The refuge held its annual Haunted Hayride program in October and participated in the annual National Audubon Society Christmas Bird Count last week. On January 9th, refuge staff and volunteers will host a group of Kenmare students for the National Audubon Society’s Christmas Bird County 4 Kids program. “We plan to continue with those outreach and education opportunities,” said Zorn.

A refuge to be proud of
Zorn, his wife Jennifer and their two sons attended the awards banquet in Bismarck, held November 19th during the annual convention of the North Dakota Association of Soil Conservation Districts. “The refuge was recognized at the banquet with the rest of the families chosen from other soil conservation districts,” said Zorn. “We appreciated that.”

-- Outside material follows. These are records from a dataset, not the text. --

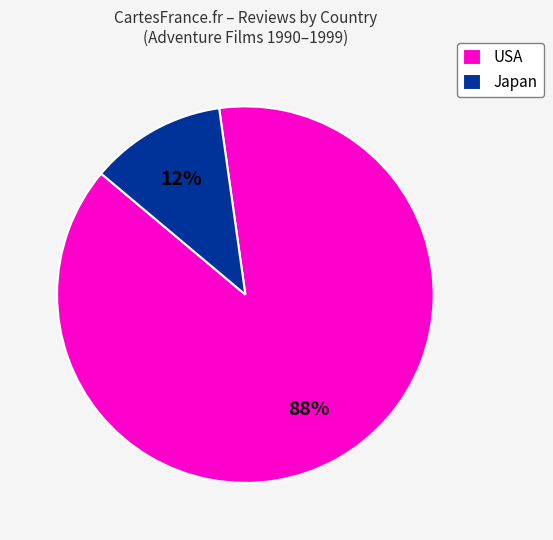

Combined, do Japan and USA account for over 50%?

Yes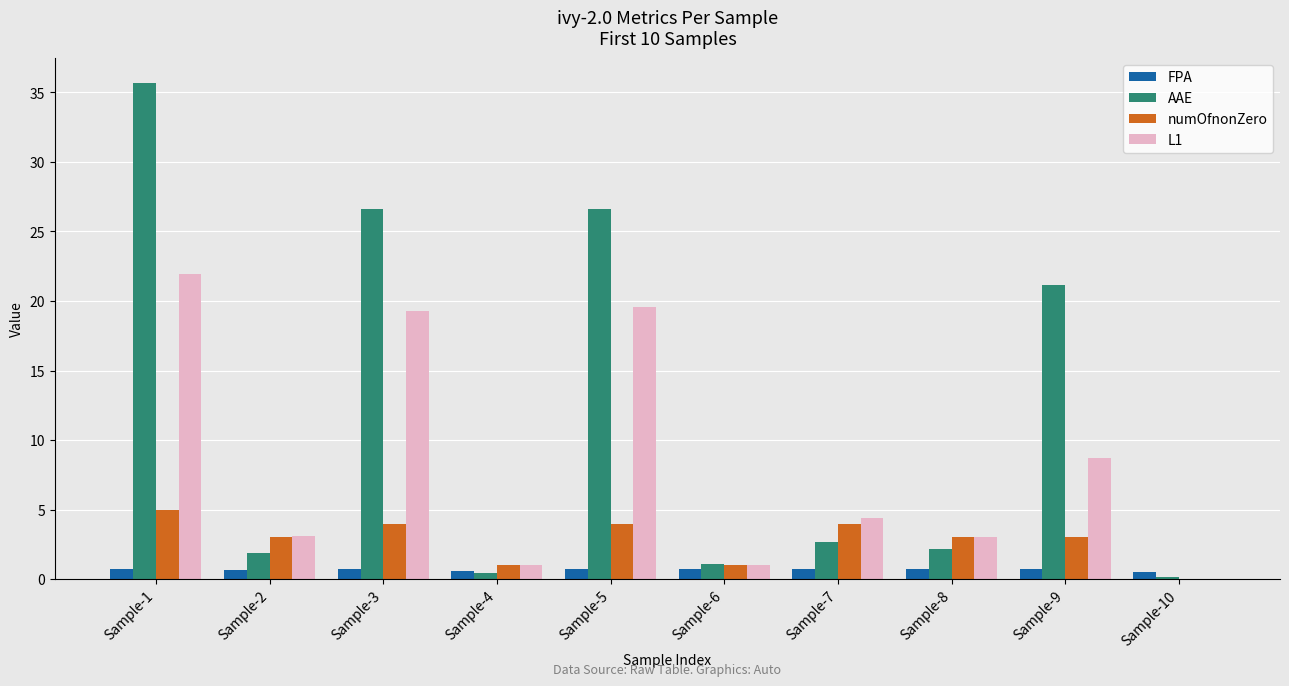

Between Sample-3 and Sample-7, which series saw the biggest shift?

AAE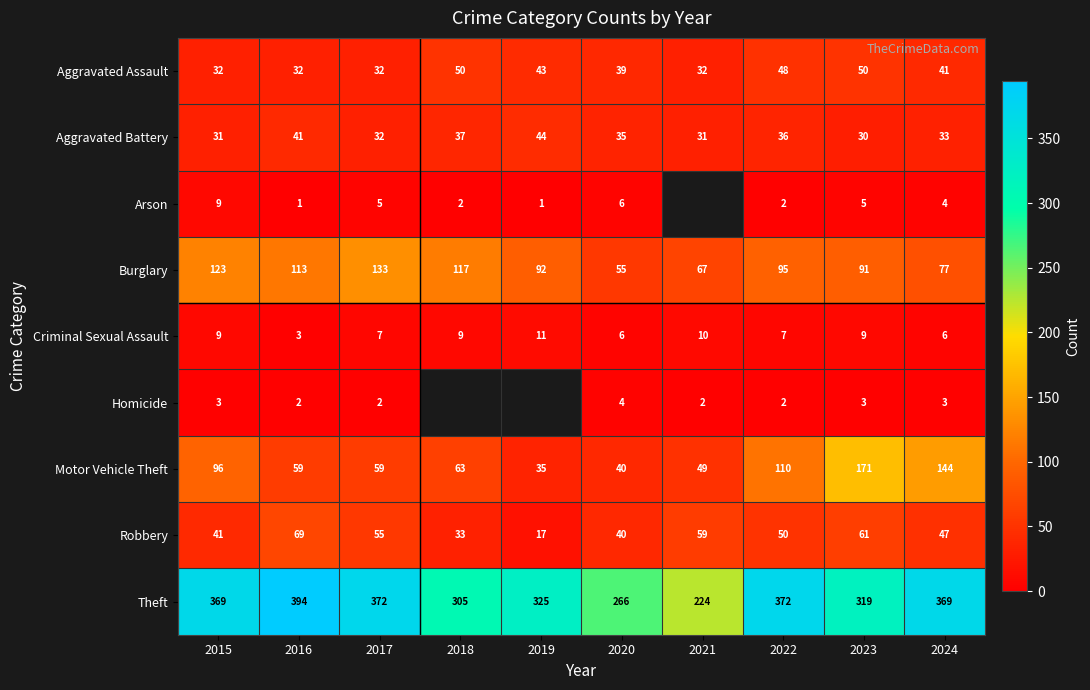

At which category is the sum across all series the highest?

2023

He also appreciated meeting the Ward County SCD board members, and he plans to continue building the relationship between the refuge and the soil conservation district. “Our goals are the same,” he said. “We just have different ways of achieving them. I’d like to find out more about what we can do to work in partnership with them and their programs.”

Ward County SCD Board members include Harlan Lee, Gail Yuly, Don Roen, Greg Simonson and Pat Zeltinger, who was elected in November to replace outgoing board member Hank Bodmer.

Zorn accepted the Ward County SCD Achievement Award on behalf of the entire staff. “This isn’t me or my doing,” he said about the award. “This is about the refuge staff. This was all put in motion before I was here. This is also a recognition of past managers and past staff who have worked hard at managing the Des Lacs National Wildlife Refuge and improving wildlife habitat so the citizens of Ward County have a refuge they can be proud of.”

Aerial view . . . The award photo and certificate are
displayed at the Des Lacs NWR Visitors Center.